Ao CORREIO, o governo do estado, através de sua assessoria de comunicação, explicou que “não há plano urbanístico e não há obrigação legal. A alienação de imóveis é uma discricionariedade legítima do Estado. Quando do edital de alienação é que serão destacadas eventuais restrições da lei municipal de uso do solo”, diz o texto enviado pela assessoria.

No caso da sede do Detran, ao ser perguntado para onde iria o órgão, o governo respondeu que “o Detran ainda está estudando novas áreas para remanejamento da sede que fora esvaziada, pois o atendimento ao público foi transferido para o SAC Shopping da Bahia”.

O projeto tem quatro artigos, o 3º afirma que os recursos arrecadados com as alienações serão aplicados na capitalização do Fundo de Custeio da Previdência Social dos Servidores Públicos (Funprev) e em outros investimentos.

Desembargador identificou ‘vícios formais’ no projeto O caso foi apreciado pelo desembargador Paulo Alberto Nunes Chenaud, do Tribunal de Justiça da Bahia, e a decisão publicada na quinta-feira, 01 de julho. No texto, o magistrado destaca que o projeto enviado à Assembleia Legislativa se trata de "futura licitação envolvendo bens públicos na casa dos bilhões de reais".

O magistrado afirma também que as informações do PL são superficiais e que ele “encontra-se eivado de vício formal, vez que tramitando sem o fornecimento de informações indispensáveis aos parlamentares para o exame dos bens imóveis que o ente estatal pretende alienar”. 

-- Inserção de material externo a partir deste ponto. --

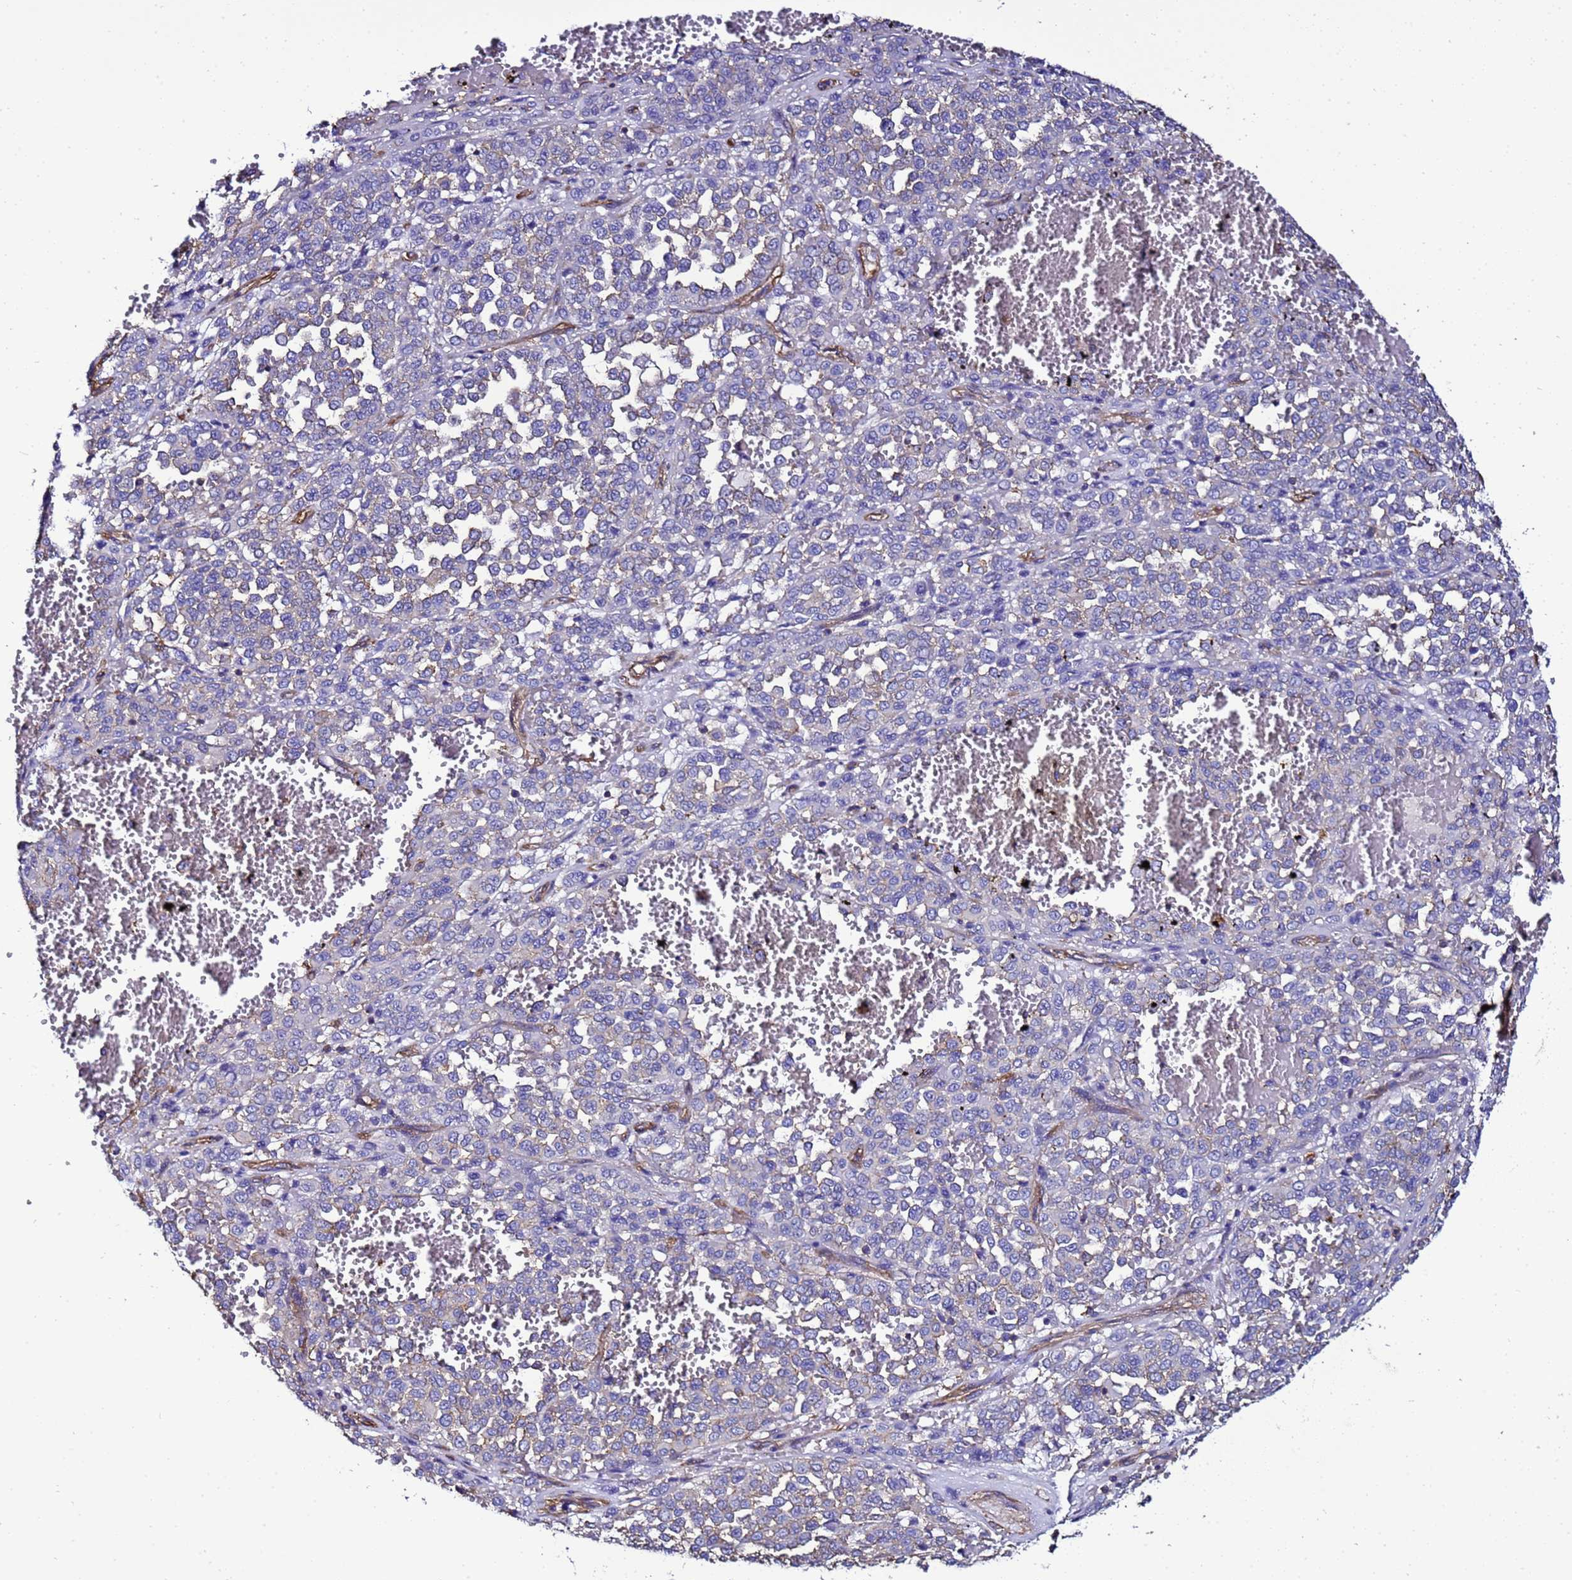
{"staining": {"intensity": "negative", "quantity": "none", "location": "none"}, "tissue": "melanoma", "cell_type": "Tumor cells", "image_type": "cancer", "snomed": [{"axis": "morphology", "description": "Malignant melanoma, Metastatic site"}, {"axis": "topography", "description": "Pancreas"}], "caption": "Photomicrograph shows no protein positivity in tumor cells of malignant melanoma (metastatic site) tissue.", "gene": "MYL12A", "patient": {"sex": "female", "age": 30}}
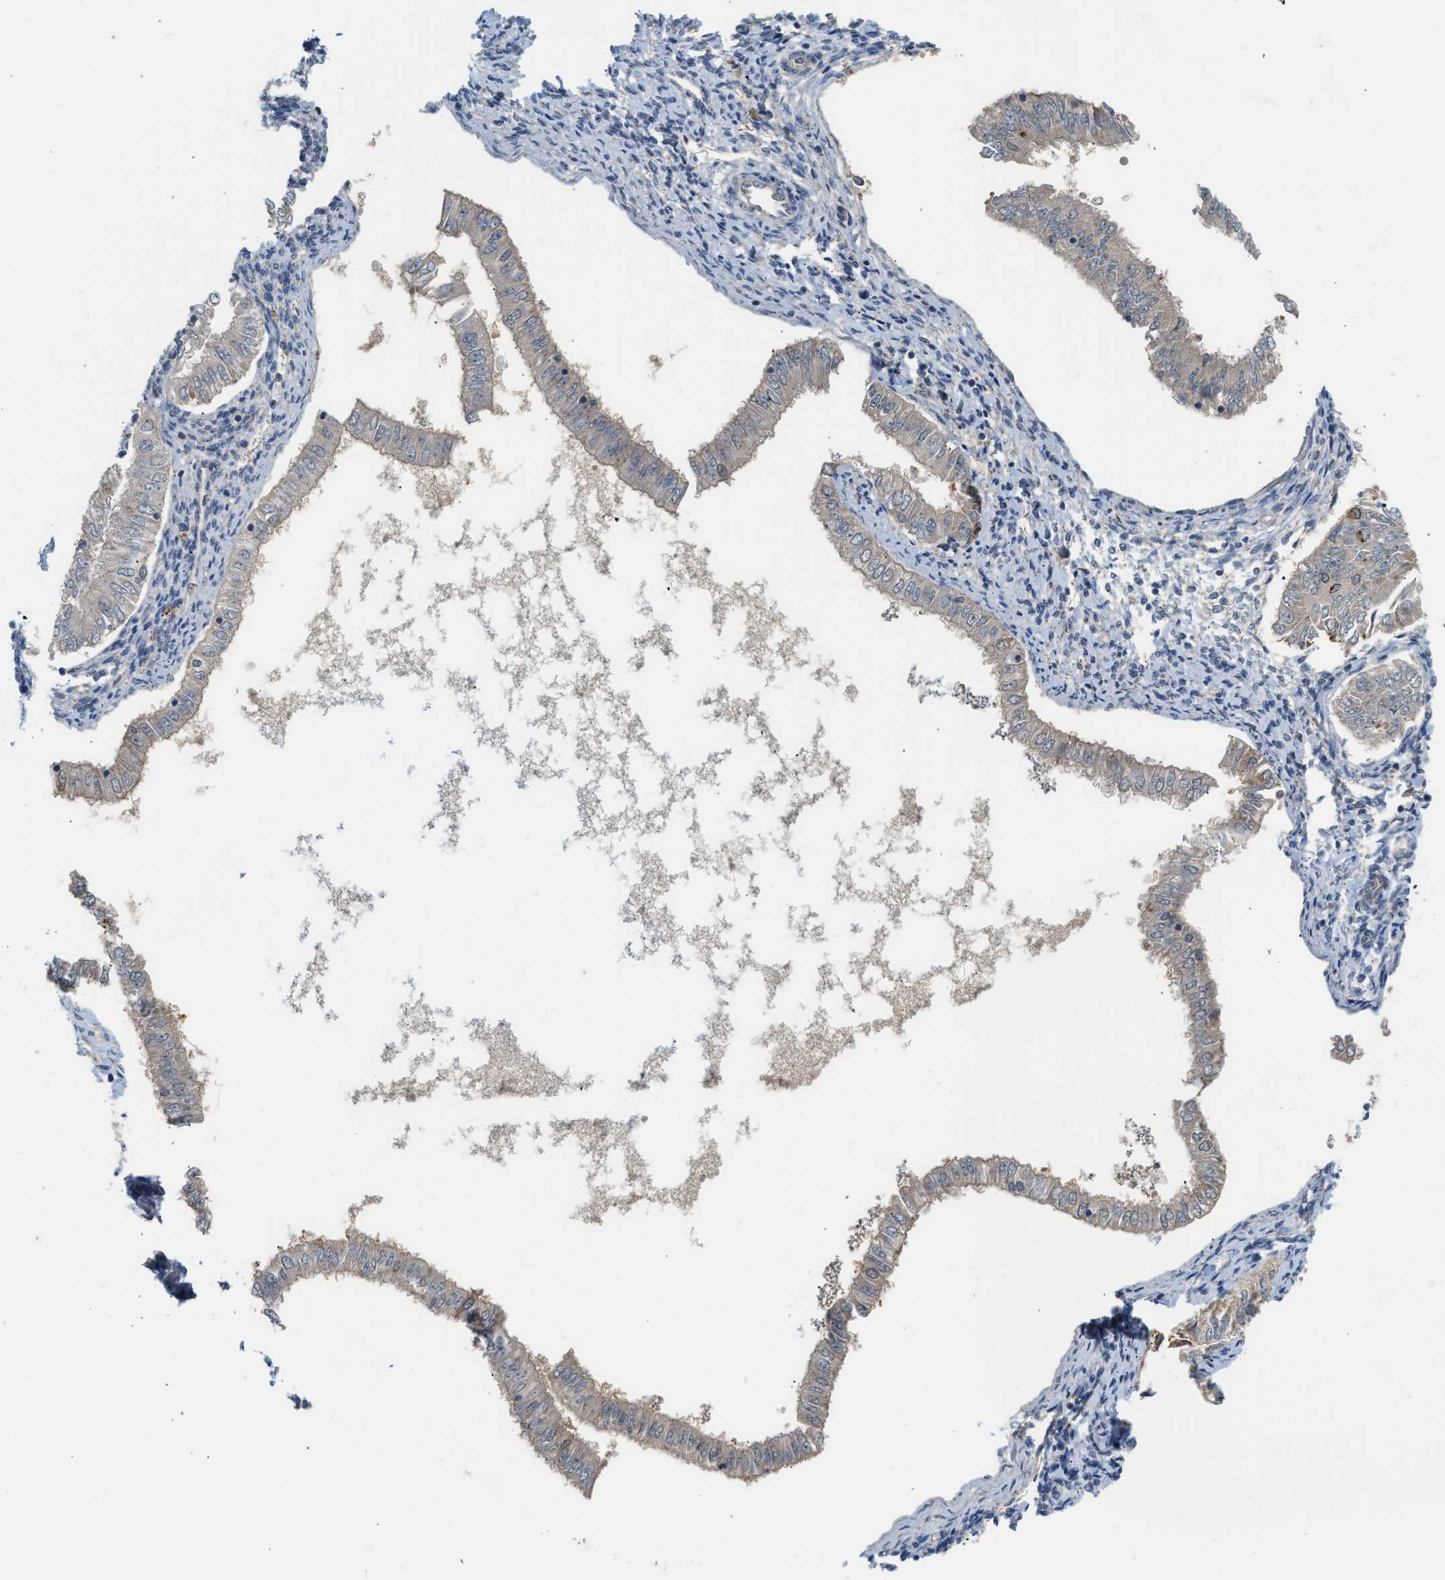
{"staining": {"intensity": "negative", "quantity": "none", "location": "none"}, "tissue": "endometrial cancer", "cell_type": "Tumor cells", "image_type": "cancer", "snomed": [{"axis": "morphology", "description": "Adenocarcinoma, NOS"}, {"axis": "topography", "description": "Endometrium"}], "caption": "An image of human endometrial cancer (adenocarcinoma) is negative for staining in tumor cells.", "gene": "GOT2", "patient": {"sex": "female", "age": 53}}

Após analisar o pedido, o desembargador concluiu que os questionamentos no pedido de liminar para suspensão da votação do PL fazem sentido. “Defiro parcialmente a medida liminar pleiteada para determinar à autoridade impetrada, Governo do Estado da Bahia, a apresentação, no prazo de 10 dias, das informações requeridas pelo impetrante em ofícios endereçados aos impetrados e acostados aos autos”.

Questionado sobre o motivo das informações solicitadas não constarem do projeto enviado à Assembleia Legislativa, o governo do estado respondeu que "o PL seguiu um modelo padrão anteriormente já praticado pelo estado".

Procurada, a Alba não informou também se vai recorrer da decisão.